# quick electrical question about diodes?



## stephenscity (Oct 26, 2011)

I have completed the rewiring of my super c and all is working great however I seem to be having a drain on the battery when it sets.The battery is old but still takes charge. If I disconnect it while setting it seems to hold O.K. The alternator is a delco single wire. Have checked everything and have no shorts and the starter was just rebuilt. I thought about a kill switch or diode but if I go diode am not sure what type or how it would work. There is nothing on the electical except ignition. nolights or accessories. Any Ideas?


----------



## cyrush (Apr 20, 2010)

Silly Question??

If you disconnect the alternator, do y ou still have a drain ?? If so it could be a faulty rectifier diode in the alternator, Alternator generates A Cvoltage in a 3 phase configuration and the diode rectifier converts this to DC 12 -14 volts. whilst the diodes can be considered as a one way valve to electrical flow, they can occasionally fail open circuit which will drain a battery as you are experiencing.


----------



## Mickey (Aug 14, 2010)

Slight disagreement. An open diode doesn't pass current in either direction. A diode that fails shorted can pass current in both directions. Being a little loose in saying shorted as it could be a med-low resistance but not totally shorted.

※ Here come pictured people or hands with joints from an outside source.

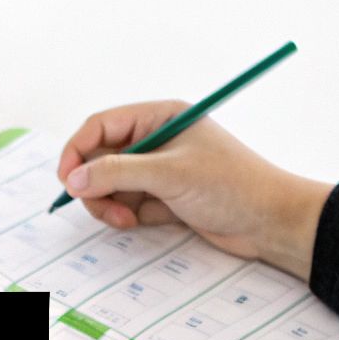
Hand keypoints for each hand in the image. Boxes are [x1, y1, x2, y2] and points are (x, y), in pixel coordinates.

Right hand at [56, 100, 332, 280]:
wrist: (271, 222)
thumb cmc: (231, 185)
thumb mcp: (169, 175)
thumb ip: (116, 174)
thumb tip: (73, 180)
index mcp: (159, 117)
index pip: (101, 126)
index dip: (77, 151)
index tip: (67, 181)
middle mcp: (156, 139)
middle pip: (100, 158)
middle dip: (96, 184)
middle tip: (102, 208)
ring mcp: (160, 169)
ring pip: (111, 185)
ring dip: (110, 204)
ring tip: (127, 220)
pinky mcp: (164, 197)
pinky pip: (128, 203)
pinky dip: (127, 215)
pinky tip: (144, 222)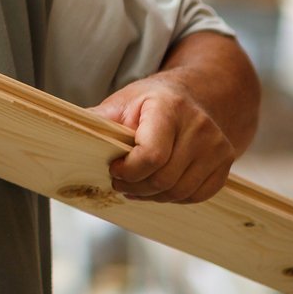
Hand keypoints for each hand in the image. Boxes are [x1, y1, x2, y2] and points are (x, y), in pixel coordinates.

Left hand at [93, 75, 238, 203]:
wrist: (194, 95)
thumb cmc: (151, 101)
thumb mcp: (122, 102)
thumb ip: (99, 120)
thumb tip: (66, 132)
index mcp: (169, 108)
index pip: (151, 155)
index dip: (128, 170)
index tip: (113, 168)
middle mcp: (199, 126)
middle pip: (164, 178)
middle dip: (136, 187)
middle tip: (119, 183)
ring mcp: (217, 145)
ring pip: (180, 191)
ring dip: (153, 196)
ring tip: (135, 188)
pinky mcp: (226, 161)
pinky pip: (198, 195)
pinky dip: (174, 198)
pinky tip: (158, 190)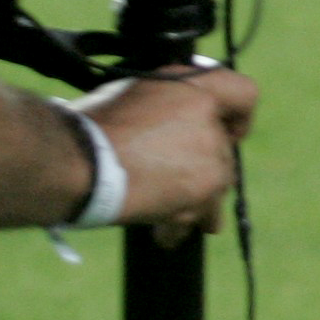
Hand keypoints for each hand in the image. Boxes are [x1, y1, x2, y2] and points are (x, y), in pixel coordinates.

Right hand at [81, 67, 258, 234]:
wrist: (75, 163)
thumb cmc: (90, 131)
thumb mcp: (135, 96)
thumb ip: (169, 106)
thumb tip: (175, 121)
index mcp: (194, 87)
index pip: (244, 94)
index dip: (240, 116)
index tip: (231, 132)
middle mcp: (209, 116)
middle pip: (224, 150)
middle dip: (203, 169)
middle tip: (176, 183)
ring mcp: (210, 153)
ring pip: (216, 184)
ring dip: (196, 201)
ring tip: (168, 214)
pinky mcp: (204, 188)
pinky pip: (201, 213)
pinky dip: (181, 225)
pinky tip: (162, 232)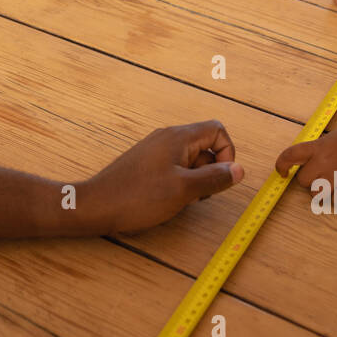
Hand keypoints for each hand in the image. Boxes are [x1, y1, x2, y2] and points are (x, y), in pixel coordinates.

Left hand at [85, 120, 243, 235]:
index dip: (228, 153)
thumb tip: (239, 170)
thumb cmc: (137, 197)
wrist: (97, 206)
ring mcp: (155, 150)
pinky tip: (168, 200)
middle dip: (211, 171)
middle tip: (198, 194)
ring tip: (181, 199)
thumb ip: (214, 178)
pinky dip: (180, 183)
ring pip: (191, 159)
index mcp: (178, 137)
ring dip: (195, 180)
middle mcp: (167, 138)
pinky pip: (175, 168)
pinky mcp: (147, 164)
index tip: (221, 178)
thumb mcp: (184, 190)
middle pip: (205, 145)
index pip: (217, 130)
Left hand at [274, 120, 336, 191]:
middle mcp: (323, 160)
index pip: (290, 155)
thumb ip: (317, 152)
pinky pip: (336, 201)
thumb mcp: (332, 139)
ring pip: (317, 194)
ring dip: (326, 191)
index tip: (282, 173)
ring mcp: (335, 174)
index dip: (281, 165)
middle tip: (326, 176)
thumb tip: (306, 166)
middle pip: (303, 181)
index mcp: (317, 147)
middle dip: (311, 181)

Can test as cyrush suggested but also put a multimeter across the output terminal to ground and check for resistance. Should be fairly low in one direction and high (multiple k ohms in the other direction.


----------



## Miaugi (May 29, 2011)

I had a similar problem with my IH 484 and decided the easiest way to solve it was to install a battery cut-off switch. This totally isolates the battery when not in use and serves (somewhat) as a theft deterrent as an added bonus. If you are interested I think I have another cut-off switch lying around that I could sell at a reasonable cost.


----------